Hardesty’s staff hustled around Rogers’ kitchen preparing for the lunch rush recently. They checked the temperatures of refried beans, pizza, sandwich wraps and the cheese for nachos as they put the items out.

“The steps they (kitchen staff) take every day are what inspectors check annually,” said Hardesty, who has worked in Spokane Public Schools kitchens for 33 years. “We talk about that. We need to be ready for an inspection every day.”

Once a week, employees take turns doing quality reviews on food storage and sanitizer bleach levels.

The temperature is logged daily in a large cooler where dairy is kept.

Hardesty said that log saved her when five kids got sick after drinking milk one day. She knew the temperature was right and the milk wasn’t past its expiration date.

She added, “It would be my worst nightmare to have my name in the paper because a kid got sick in my kitchen.”

Violations run the gamut

Health inspectors found mold in kitchens at Deer Park Middle School, in the Camas and Oak Harbor school districts and in a private school in Tacoma. Mildew was found in a dishwasher at Pullman High School.

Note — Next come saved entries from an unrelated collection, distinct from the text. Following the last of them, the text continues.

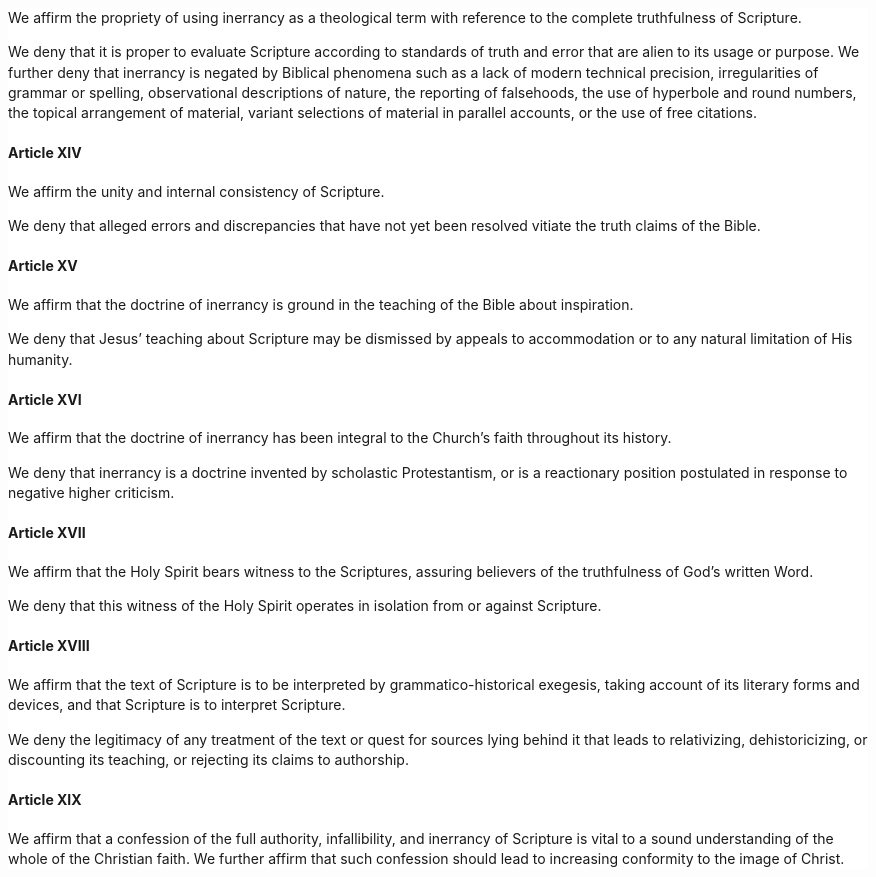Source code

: We affirm the propriety of using inerrancy as a theological term with reference
to the complete truthfulness of Scripture.

We deny that it is proper to evaluate Scripture according to standards of truth
and error that are alien to its usage or purpose. We further deny that
inerrancy is negated by Biblical phenomena such as a lack of modern technical
precision, irregularities of grammar or spelling, observational descriptions of
nature, the reporting of falsehoods, the use of hyperbole and round numbers,
the topical arrangement of material, variant selections of material in parallel
accounts, or the use of free citations.

#### Article XIV

We affirm the unity and internal consistency of Scripture.

We deny that alleged errors and discrepancies that have not yet been resolved
vitiate the truth claims of the Bible.

#### Article XV

We affirm that the doctrine of inerrancy is ground in the teaching of the Bible
about inspiration.

We deny that Jesus’ teaching about Scripture may be dismissed by appeals to
accommodation or to any natural limitation of His humanity.

#### Article XVI

We affirm that the doctrine of inerrancy has been integral to the Church’s
faith throughout its history.

We deny that inerrancy is a doctrine invented by scholastic Protestantism, or
is a reactionary position postulated in response to negative higher criticism.

#### Article XVII

We affirm that the Holy Spirit bears witness to the Scriptures, assuring
believers of the truthfulness of God’s written Word.

We deny that this witness of the Holy Spirit operates in isolation from or
against Scripture.

#### Article XVIII

We affirm that the text of Scripture is to be interpreted by
grammatico-historical exegesis, taking account of its literary forms and
devices, and that Scripture is to interpret Scripture.

We deny the legitimacy of any treatment of the text or quest for sources lying
behind it that leads to relativizing, dehistoricizing, or discounting its
teaching, or rejecting its claims to authorship.

#### Article XIX

We affirm that a confession of the full authority, infallibility, and inerrancy
of Scripture is vital to a sound understanding of the whole of the Christian
faith. We further affirm that such confession should lead to increasing
conformity to the image of Christ.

Mice droppings were found twice at New Horizons High School in the Pasco School District. A dead mouse was found in a trap at a high school in the Longview School District, and Lincoln County’s Harrington School District and Olympia School District had mouse infestations. Coffee carafes were being stored in a bathroom at Bellingham High School, a report noted. A two-inch straight pin was found in with rolls at Vancouver Arts & Academics.

Those types of violations were rare, documents showed.

The more common violations included some of the same things that cropped up in Spokane: cooked food not kept hot enough or cold foods not cold enough; too little or too much bleach in cleaning water; faulty equipment or a lack of the right equipment; and staff with expired food-worker cards.

Numerous school districts statewide had one or more of those violations, but health authorities said they’re easily fixed.

Gifford noted that food kept lower than the proper temperature for more than two hours increases the chance of food-borne illness, but the window for school lunches is usually shorter than two hours, so even when food slips below temperature it’s not out long enough to be dangerous.

“In terms of risk, things that are not cooked properly are a higher risk,” Gifford said. “If it’s cooked properly, there are no diseases to start with.”

Inspectors did not find any food that hadn’t been cooked properly in Washington’s schools, documents showed.